At a meeting in Istanbul on Monday, chaired by Türkiye’s Foreign Minister Hakan Fidan, diplomats from Saudi Arabia, Qatar, the UAE, Jordan, Pakistan, and Indonesia also appeared to reject some aspects of the Trump Gaza plan. The senior officials rejected the Trump plan’s provision for an international “peace board” to oversee governance in postwar Gaza. A statement by the foreign ministers attending the Istanbul meeting said, “Gaza’s future must be Palestinian-led and avoid any new system of foreign hegemony.” Summarizing the consensus view of the officials attending, Fidan added: “Our principle is that Palestinians should govern the Palestinians and ensure their own security. The international community should support this in the best possible way — diplomatically, institutionally, and economically.” Fidan also noted the countries attending the meeting would “decide, based on the contents of this definition, whether to send soldiers or not” to the Trump plan’s International Stabilization Force, which U.S. officials are currently attempting to assemble.

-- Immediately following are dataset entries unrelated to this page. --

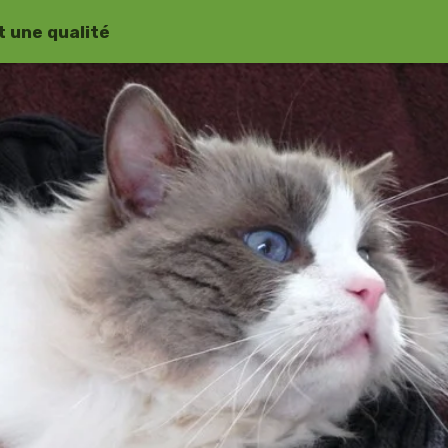
 une qualité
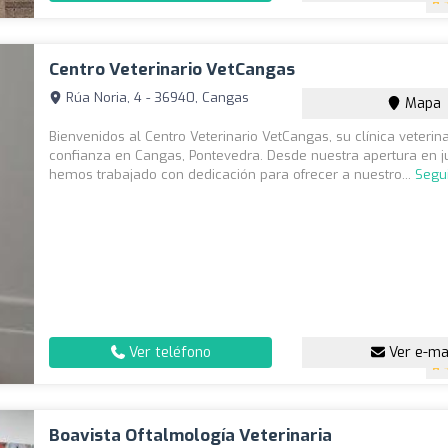
Centro Veterinario VetCangas
Rúa Noria, 4 - 36940, Cangas
Mapa
Bienvenidos al Centro Veterinario VetCangas, su clínica veterin
confianza en Cangas, Pontevedra. Desde nuestra apertura en ju
hemos trabajado con dedicación para ofrecer a nuestro...
Segu
Ver teléfono
Ver e-ma
Boavista Oftalmología Veterinaria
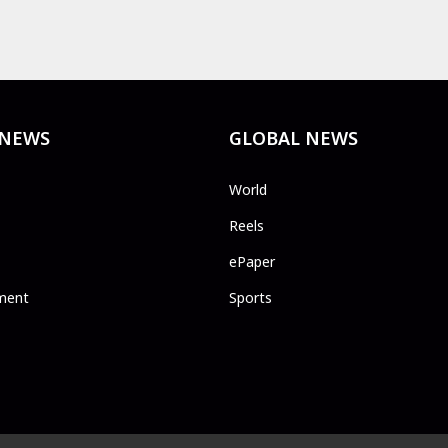
 NEWS
GLOBAL NEWS
World
Reels
ePaper
ment
Sports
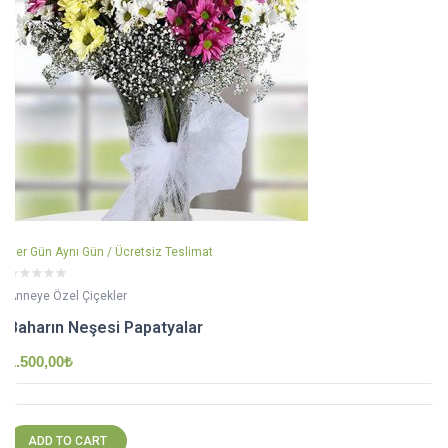
Her Gün Aynı Gün / Ücretsiz Teslimat
Anneye Özel Çiçekler
Baharın Neşesi Papatyalar
1.500,00
₺
ADD TO CART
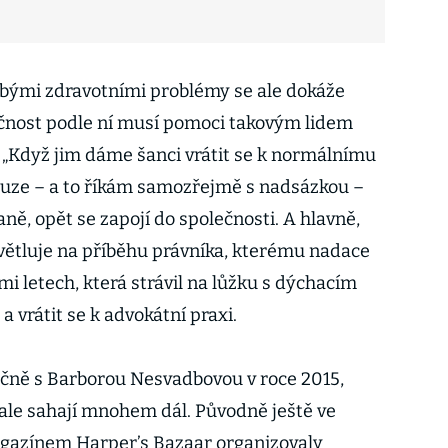
bými zdravotními problémy se ale dokáže
ečnost podle ní musí pomoci takovým lidem
. „Když jim dáme šanci vrátit se k normálnímu
ouze – a to říkám samozřejmě s nadsázkou –
aně, opět se zapojí do společnosti. A hlavně,
světluje na příběhu právníka, kterému nadace
i letech, která strávil na lůžku s dýchacím
 a vrátit se k advokátní praxi.
ečně s Barborou Nesvadbovou v roce 2015,
ty ale sahají mnohem dál. Původně ještě ve
gazínem Harper’s Bazaar organizovaly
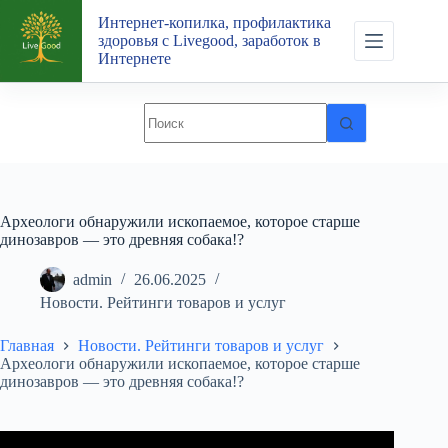
Перейти
Интернет-копилка, профилактика
к
здоровья с Livegood, заработок в
сути
Интернете
Археологи обнаружили ископаемое, которое старше
динозавров — это древняя собака!?
admin
26.06.2025
Новости. Рейтинги товаров и услуг
Главная
Новости. Рейтинги товаров и услуг
Археологи обнаружили ископаемое, которое старше
динозавров — это древняя собака!?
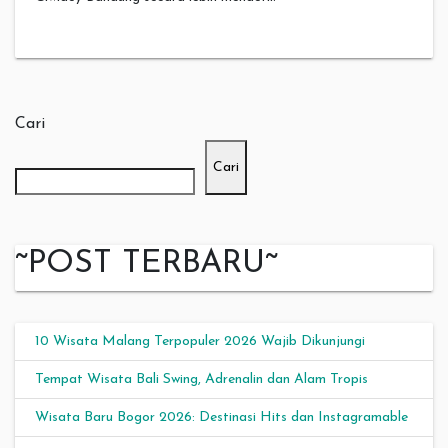
Cari
Cari
~POST TERBARU~
10 Wisata Malang Terpopuler 2026 Wajib Dikunjungi
Tempat Wisata Bali Swing, Adrenalin dan Alam Tropis
Wisata Baru Bogor 2026: Destinasi Hits dan Instagramable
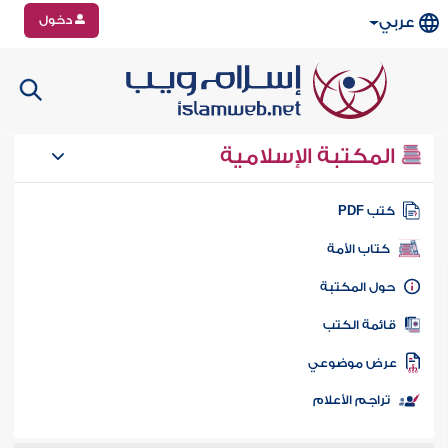
دخول
عربي
المكتبة الإسلامية
تب PDF
كتاب الأمة
ول المكتبة
ائمة الكتب
رض موضوعي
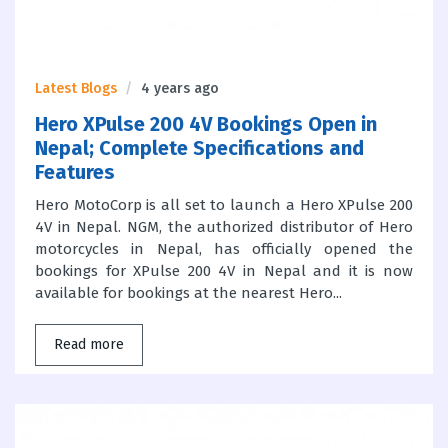
Latest Blogs
4 years ago
Hero XPulse 200 4V Bookings Open in
Nepal; Complete Specifications and
Features
Hero MotoCorp is all set to launch a Hero XPulse 200
4V in Nepal. NGM, the authorized distributor of Hero
motorcycles in Nepal, has officially opened the
bookings for XPulse 200 4V in Nepal and it is now
available for bookings at the nearest Hero...
Read more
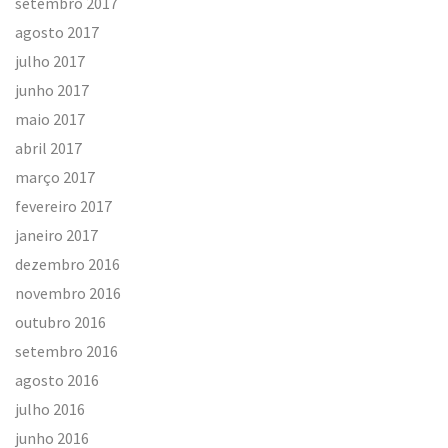
setembro 2017
agosto 2017
julho 2017
junho 2017
maio 2017
abril 2017
março 2017
fevereiro 2017
janeiro 2017
dezembro 2016
novembro 2016
outubro 2016
setembro 2016
agosto 2016
julho 2016
junho 2016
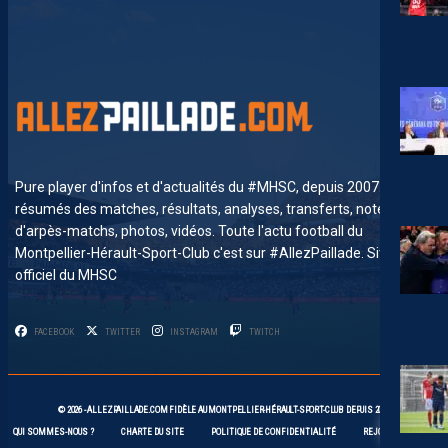
Pure player d'infos et d'actualités du #MHSC, depuis 2007. News,
résumés des matches, résultats, analyses, transferts, notes
d'arpès-matchs, photos, vidéos. Toute l'actu football du
Montpellier-Hérault-Sport-Club c'est sur #AllezPaillade. Site non-
officiel du MHSC
FACEBOOK
TWITTER
INSTAGRAM
TWITCH
© 2026 -
ALLEZPAILLADE.COM
FIDÈLE AU
MONTPELLIER-HÉRAULT-SPORT-CLUB
DEPUIS 2007
QUI SOMMES-NOUS ?
CHARTE DU SITE
POLITIQUE DE CONFIDENTIALITÉ
REJOIGNEZ-NOUS !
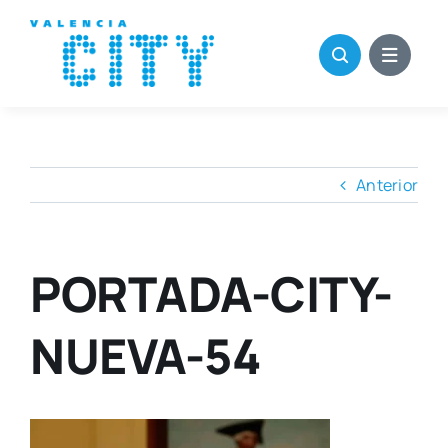
Saltar
al
contenido
Anterior
PORTADA-CITY-
NUEVA-54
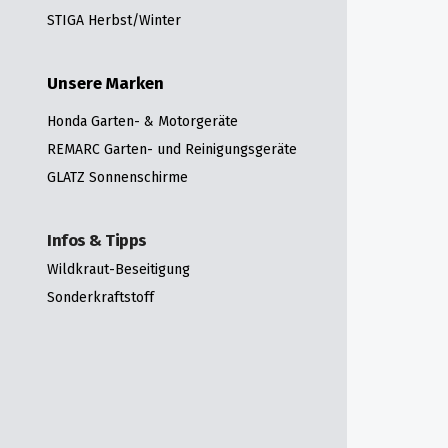
STIGA Herbst/Winter
Unsere Marken
Honda Garten- & Motorgeräte
REMARC Garten- und Reinigungsgeräte
GLATZ Sonnenschirme
Infos & Tipps
Wildkraut-Beseitigung
Sonderkraftstoff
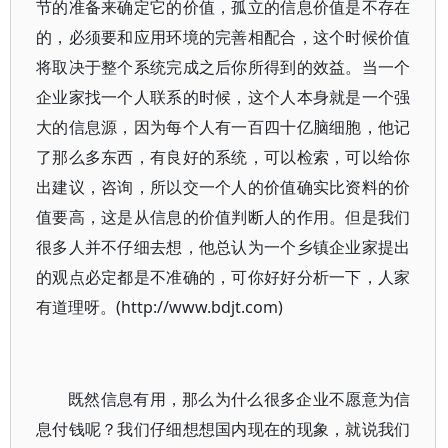
节的准备来确定它的价值，孤立的信息价值是不存在
的，必须要和应用环境的完善相配合，这个时候价值
将取决于整个系统完成之后你所得到的效益。当一个
企业家找一个人联系的时候，这个人本身就是一个强
大的信息源，因为每个人有一百四十亿脑细胞，他记
了那么多东西，有良好的系统，可以检索，可以给你
出建议，咨询，所以交一个人的价值确实比资料的价
值要高，这是从信息的价值判断人的作用。但是我们
很多人并不仔细去想，他总认为一个乡镇企业家提出
的观点必定都是不准确的，可你好好分析一下，人家
有道理呀。(http://www.bdjt.com)
既然信息有用，那么为什么很多企业不愿意为信
息付钱呢？我们仔细想想国内现在的现象，就说我们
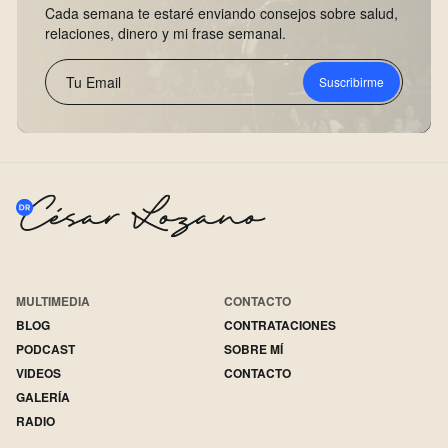
Cada semana te estaré enviando consejos sobre salud,
relaciones, dinero y mi frase semanal.
Suscribirme
MULTIMEDIA
CONTACTO
BLOG
CONTRATACIONES
PODCAST
SOBRE MÍ
VIDEOS
CONTACTO
GALERÍA
RADIO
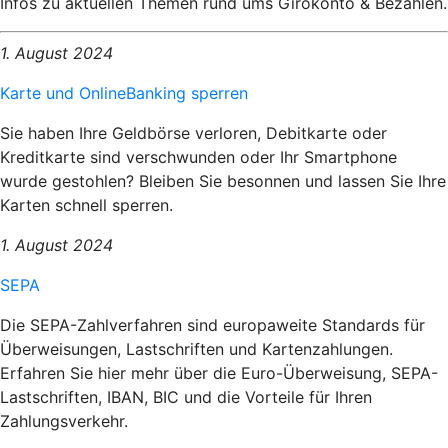
Infos zu aktuellen Themen rund ums Girokonto & Bezahlen.
1. August 2024
Karte und OnlineBanking sperren
Sie haben Ihre Geldbörse verloren, Debitkarte oder
Kreditkarte sind verschwunden oder Ihr Smartphone
wurde gestohlen? Bleiben Sie besonnen und lassen Sie Ihre
Karten schnell sperren.
1. August 2024
SEPA
Die SEPA-Zahlverfahren sind europaweite Standards für
Überweisungen, Lastschriften und Kartenzahlungen.
Erfahren Sie hier mehr über die Euro-Überweisung, SEPA-
Lastschriften, IBAN, BIC und die Vorteile für Ihren
Zahlungsverkehr.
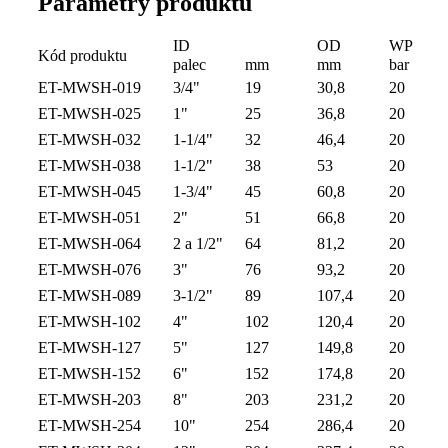
Parametry produktu
ID
OD
WP
Kód produktu
palec
mm
mm
bar
ET-MWSH-019
3/4"
19
30,8
20
ET-MWSH-025
1"
25
36,8
20
ET-MWSH-032
1-1/4"
32
46,4
20
ET-MWSH-038
1-1/2"
38
53
20
ET-MWSH-045
1-3/4"
45
60,8
20
ET-MWSH-051
2"
51
66,8
20
ET-MWSH-064
2 a 1/2"
64
81,2
20
ET-MWSH-076
3"
76
93,2
20
ET-MWSH-089
3-1/2"
89
107,4
20
ET-MWSH-102
4"
102
120,4
20
ET-MWSH-127
5"
127
149,8
20
ET-MWSH-152
6"
152
174,8
20
ET-MWSH-203
8"
203
231,2
20
ET-MWSH-254
10"
254
286,4
20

Like other potential force donors, Saudi Arabia has not committed to providing forces to that unit and is reluctant to send troops into an environment in which Hamas militia forces intend to resist disarming. Hoping to establish a formal UN imprimatur on the stabilization unit, several countries at the Monday Istanbul meeting called for a United Nations Security Council resolution establishing the force. The Trump team is reportedly drafting the requested resolution for consideration by the Security Council.

Left unclear is the extent to which Saudi oil production and its leading role in OPEC and the OPEC+ bloc, which includes Russia, will constitute a sticking point between Washington and Riyadh. The Kingdom has thus far tried to calibrate the need to remain closely engaged with Trump, who has consistently sought higher Saudi production to lower global oil prices, against the need to maintain the group’s alliance with Russia and other major producers. On Sunday, Russia successfully persuaded Riyadh to halt a recent trend of OPEC+ production increases, effective early 2026. Moscow argued that adding to the existing oil glut would magnify the economic damage that Trump’s sanctions on Russia’s energy industry are causing. Moscow relies on oil and gas for a quarter of its federal budget, and Trump’s sanctions have sought to cripple Russian President Vladimir Putin’s ability to continue the Ukraine war. Trump will almost certainly push against Moscow’s preferences when he meets with MBS in less than two weeks. Still, this issue is likely to be overshadowed by other bilateral, regional, and security issues.